(Dataset records)

· · · · ·

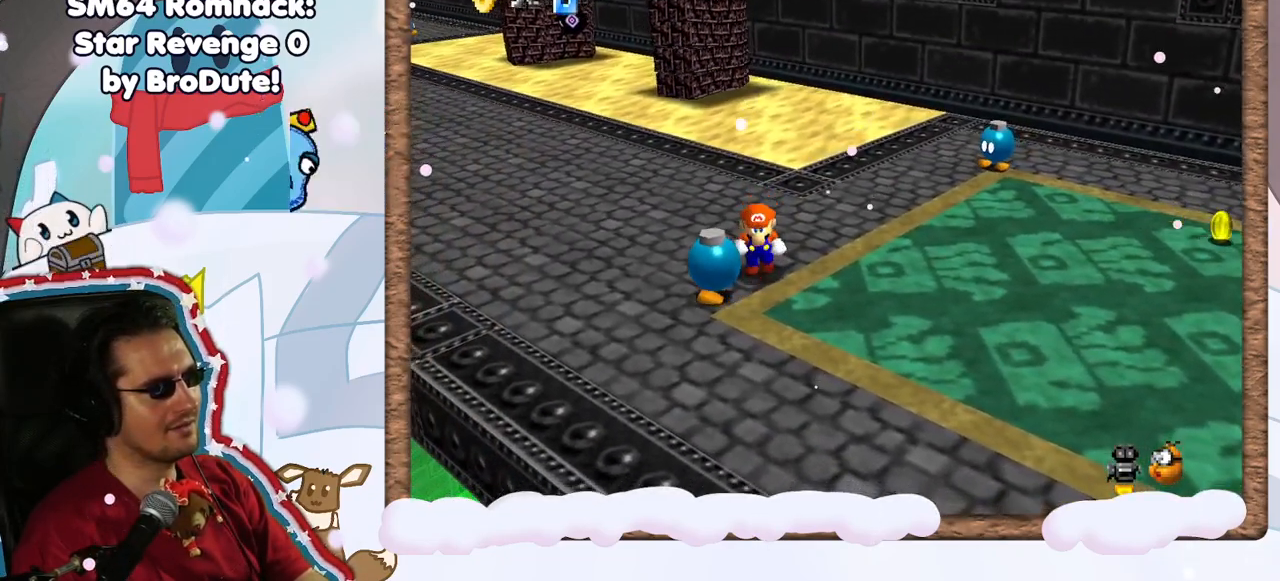
{"buttons": [], "left_stick": "center", "events": [[217, "left_stick", "center"]]}
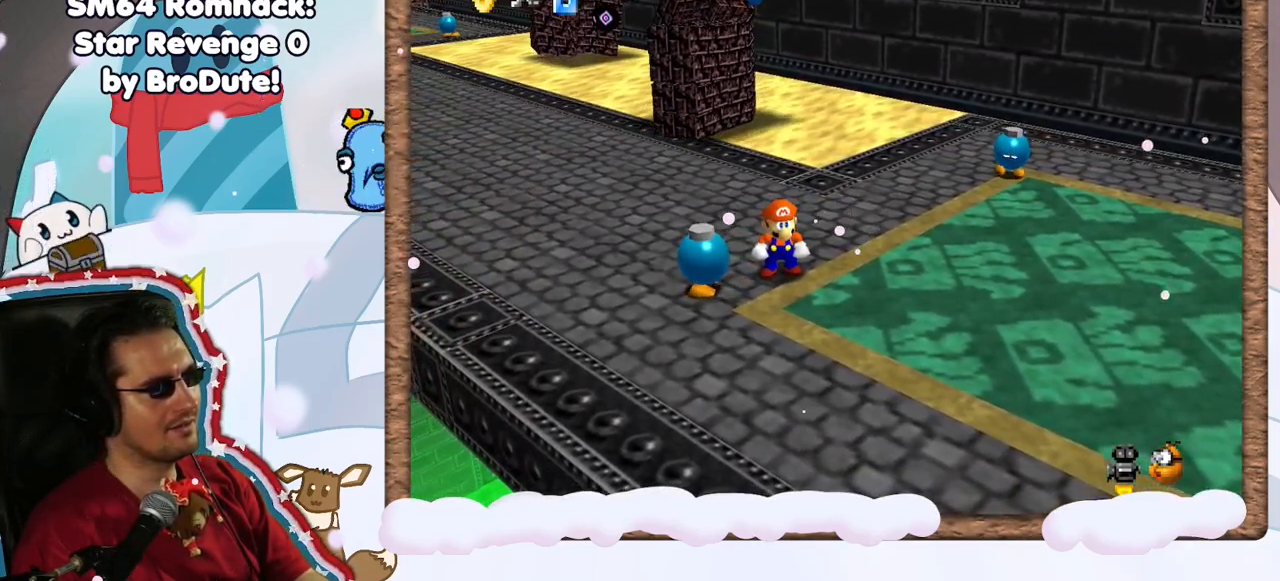
{"buttons": [], "left_stick": "up-right", "events": [[83, "left_stick", "right"], [350, "left_stick", "up-right"]]}
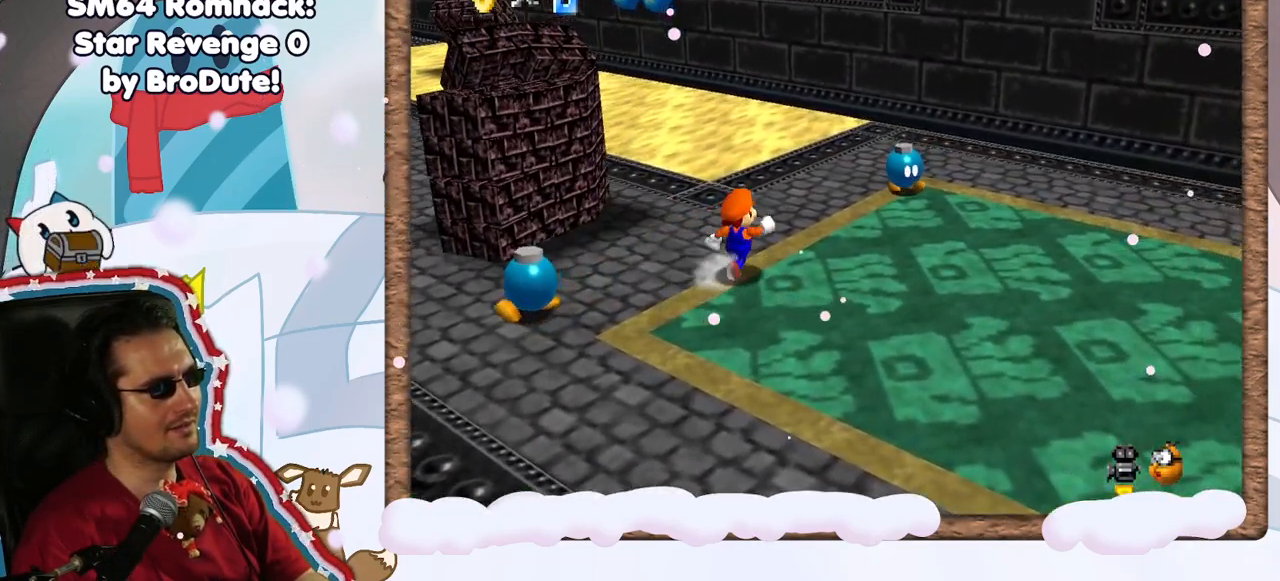
{"buttons": [], "left_stick": "up-right", "events": [[50, "left_stick", "right"], [283, "left_stick", "up-right"]]}
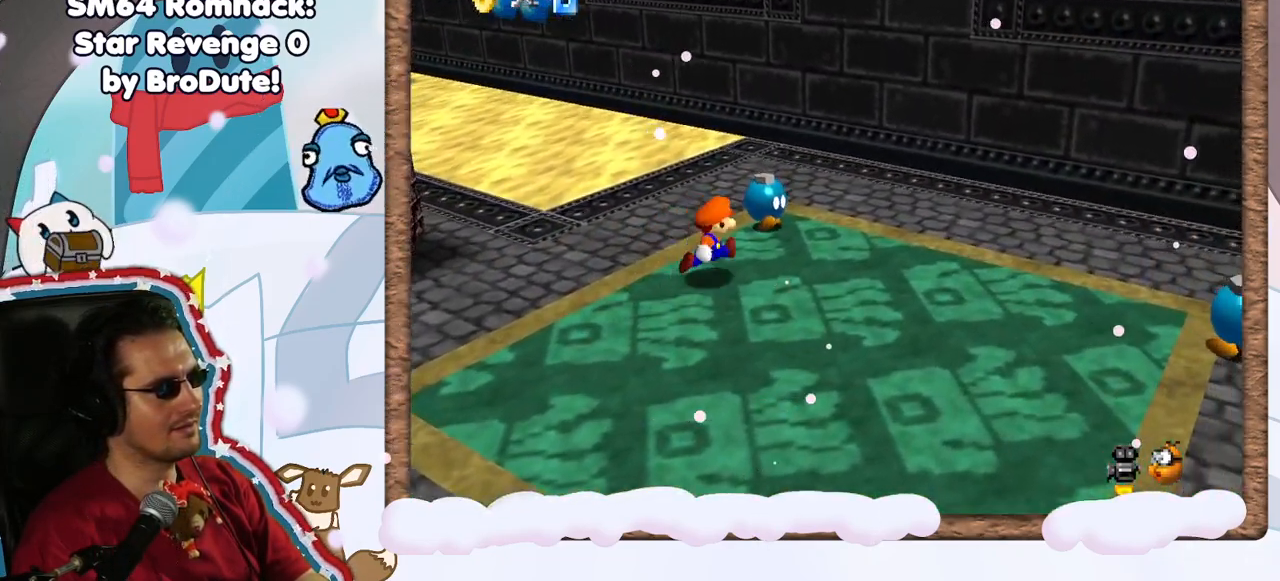
{"buttons": [], "left_stick": "center", "events": [[17, "left_stick", "center"], [83, "C_RIGHT", "down"], [200, "C_RIGHT", "up"], [233, "left_stick", "right"], [467, "left_stick", "center"]]}
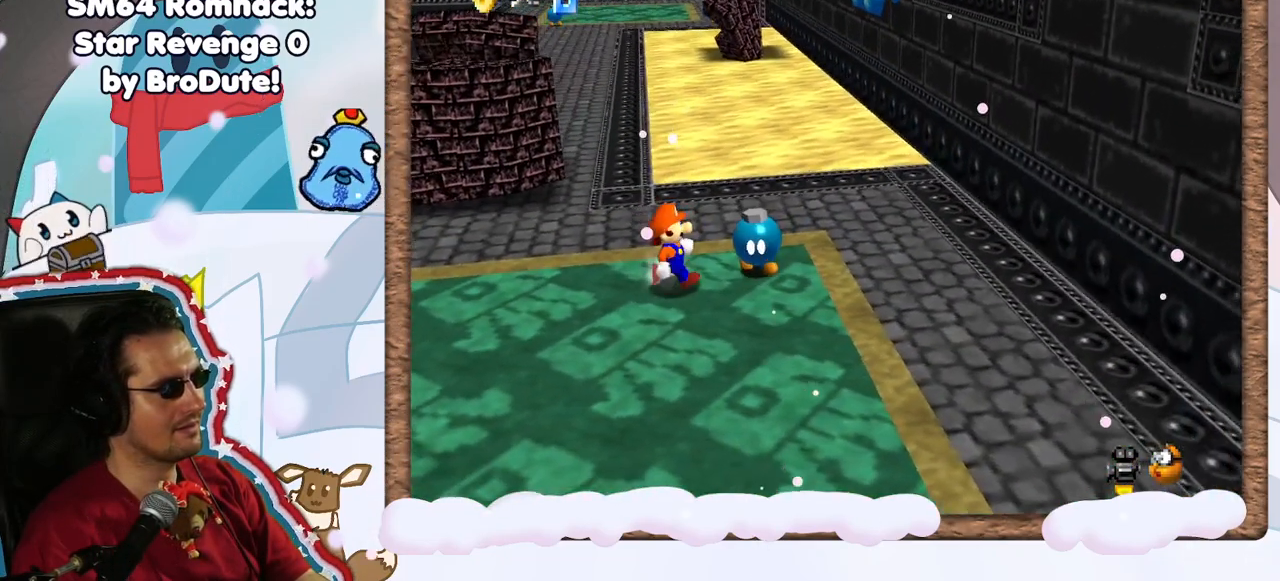
{"buttons": [], "left_stick": "down-right", "events": [[133, "left_stick", "right"], [417, "left_stick", "down-right"]]}
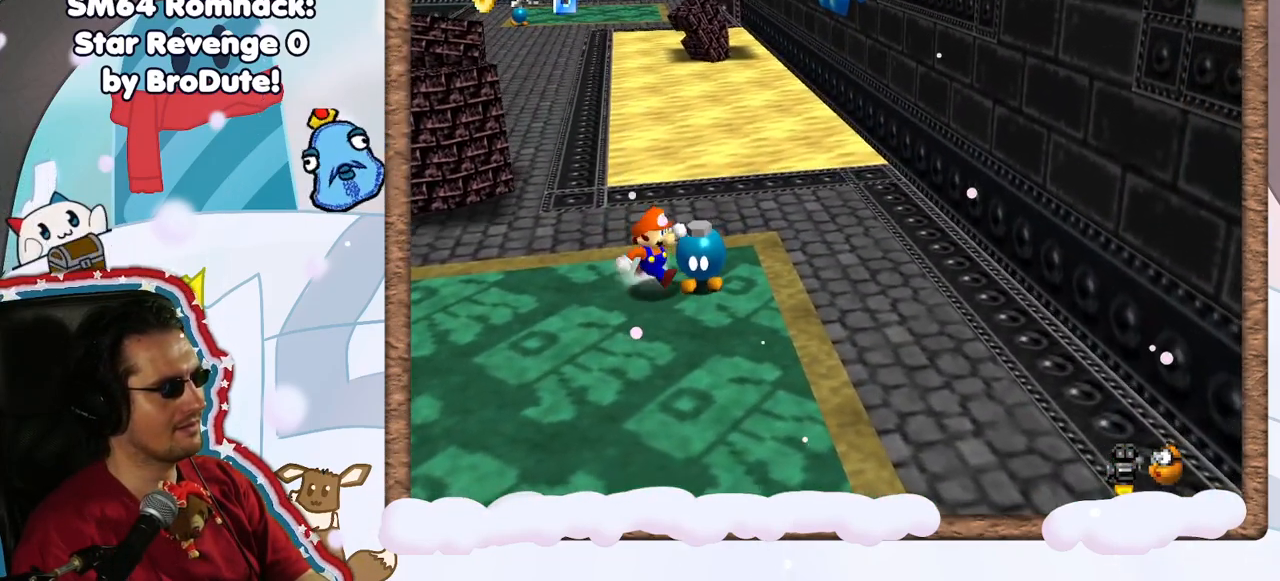
{"buttons": [], "left_stick": "up", "events": [[67, "B", "down"], [83, "left_stick", "center"], [283, "B", "up"], [433, "left_stick", "up"]]}
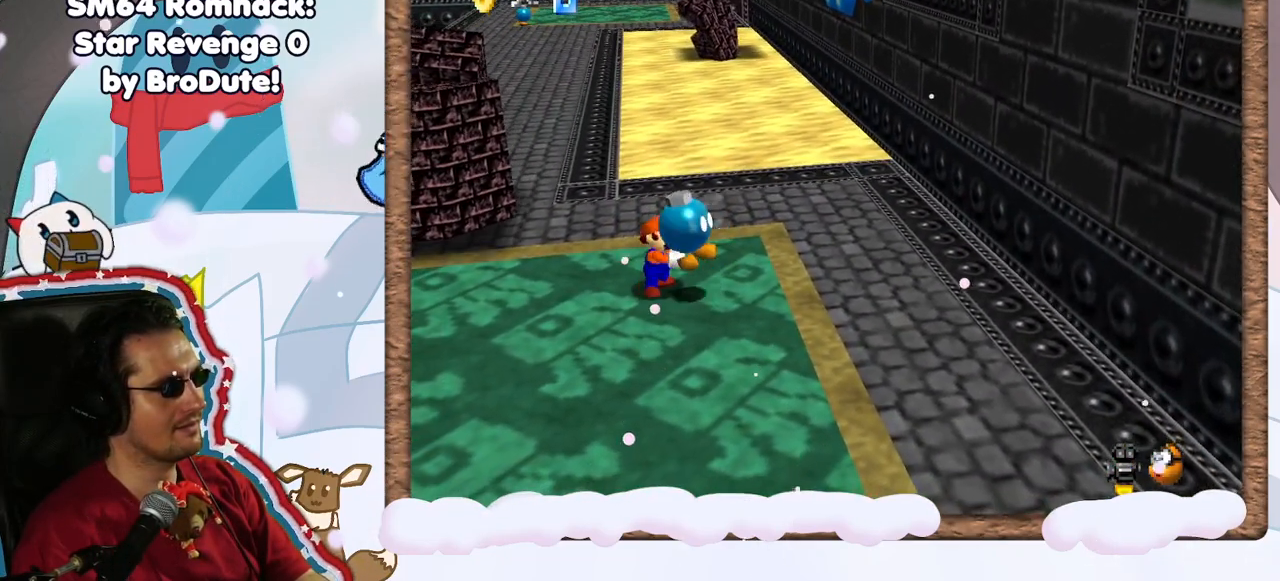
{"buttons": [], "left_stick": "up-left", "events": [[200, "left_stick", "up-left"]]}
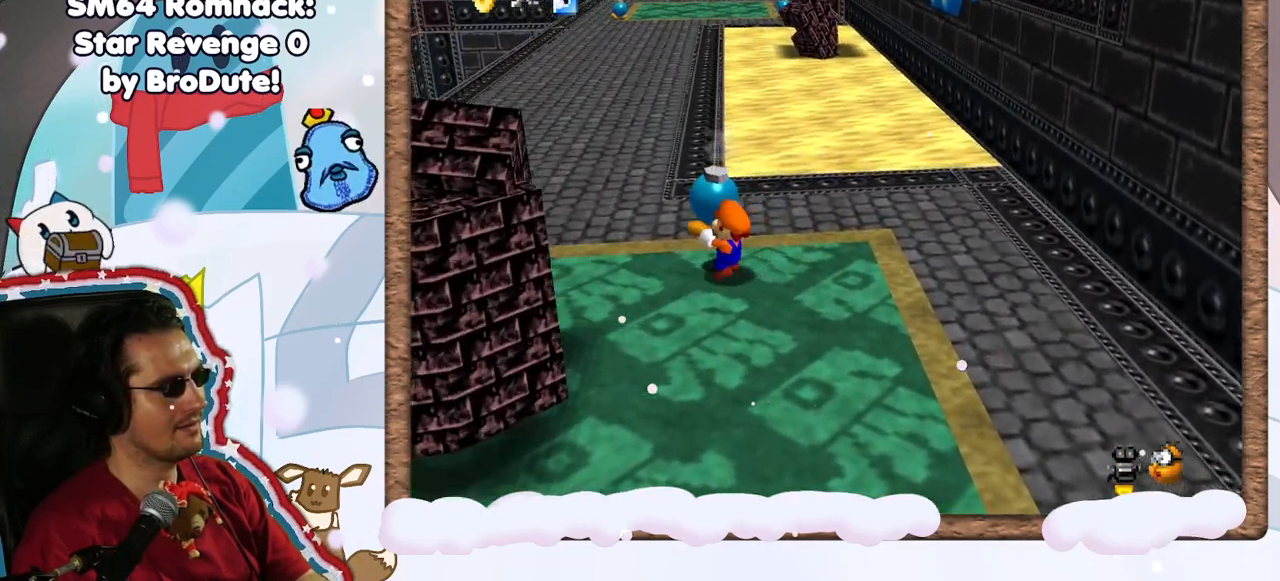
{"buttons": [], "left_stick": "up-left", "events": [[100, "C_LEFT", "down"], [233, "C_LEFT", "up"]]}
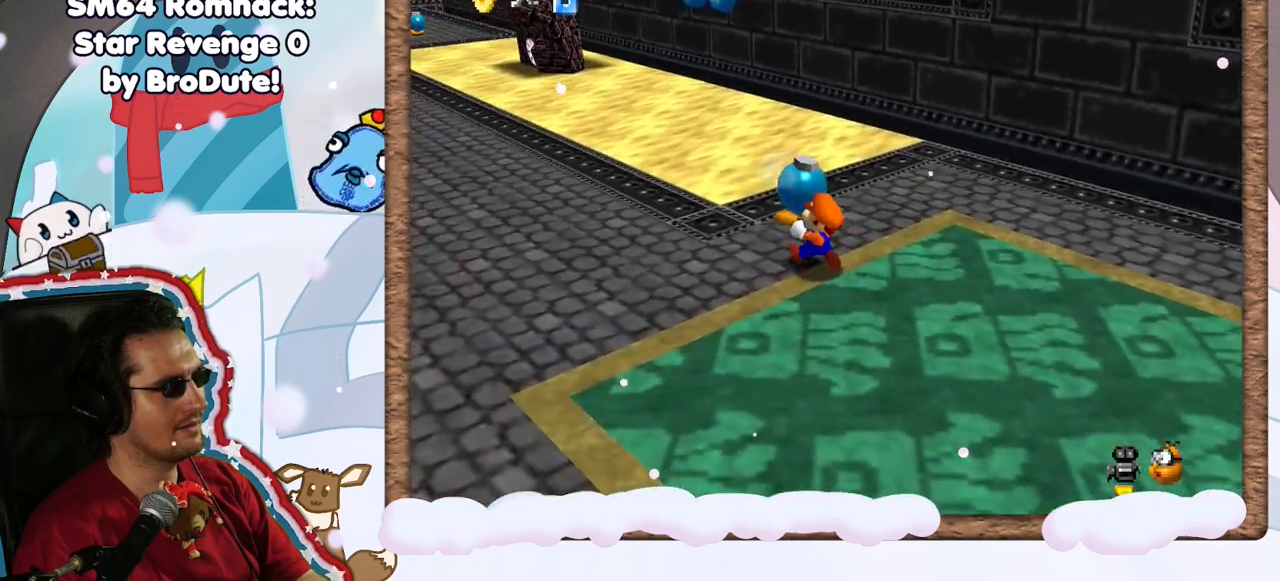
{"buttons": [], "left_stick": "left", "events": [[67, "A", "down"], [200, "A", "up"], [250, "left_stick", "left"]]}
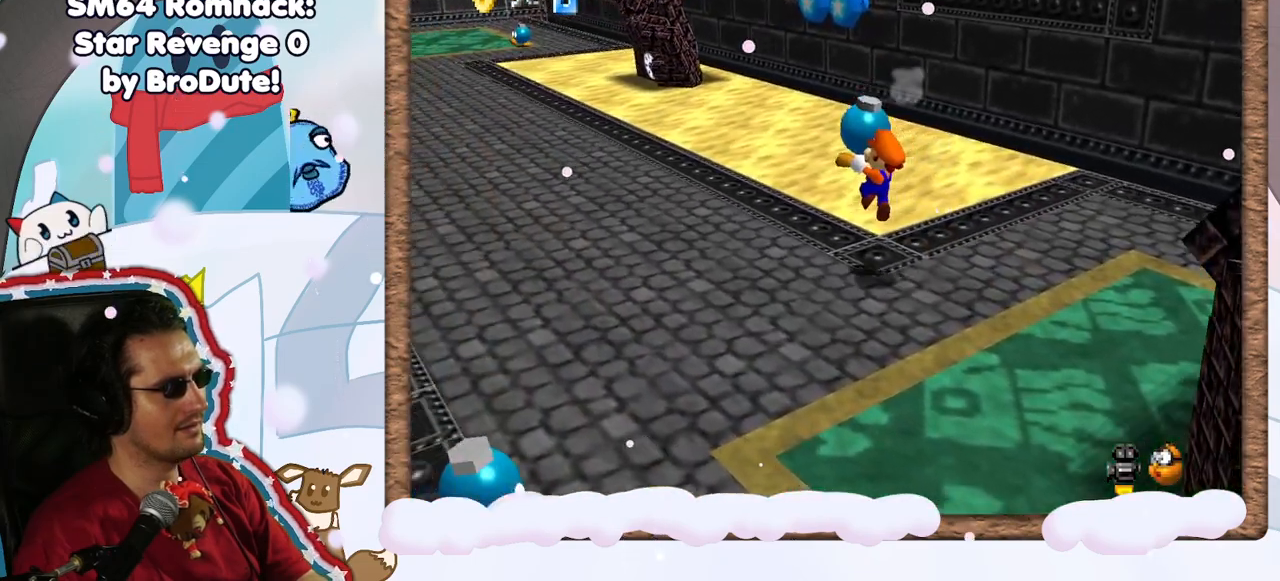
{"buttons": [], "left_stick": "left", "events": [[133, "C_LEFT", "down"], [283, "C_LEFT", "up"]]}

· · · · ·

▸ **What to produce**: Repeat the records above word for word. Pictures stay out of the copy.

▸ **Written solution**:
{"buttons": [], "left_stick": "center", "events": [[217, "left_stick", "center"]]}
{"buttons": [], "left_stick": "up-right", "events": [[83, "left_stick", "right"], [350, "left_stick", "up-right"]]}
{"buttons": [], "left_stick": "up-right", "events": [[50, "left_stick", "right"], [283, "left_stick", "up-right"]]}
{"buttons": [], "left_stick": "center", "events": [[17, "left_stick", "center"], [83, "C_RIGHT", "down"], [200, "C_RIGHT", "up"], [233, "left_stick", "right"], [467, "left_stick", "center"]]}
{"buttons": [], "left_stick": "down-right", "events": [[133, "left_stick", "right"], [417, "left_stick", "down-right"]]}
{"buttons": [], "left_stick": "up", "events": [[67, "B", "down"], [83, "left_stick", "center"], [283, "B", "up"], [433, "left_stick", "up"]]}
{"buttons": [], "left_stick": "up-left", "events": [[200, "left_stick", "up-left"]]}
{"buttons": [], "left_stick": "up-left", "events": [[100, "C_LEFT", "down"], [233, "C_LEFT", "up"]]}
{"buttons": [], "left_stick": "left", "events": [[67, "A", "down"], [200, "A", "up"], [250, "left_stick", "left"]]}
{"buttons": [], "left_stick": "left", "events": [[133, "C_LEFT", "down"], [283, "C_LEFT", "up"]]}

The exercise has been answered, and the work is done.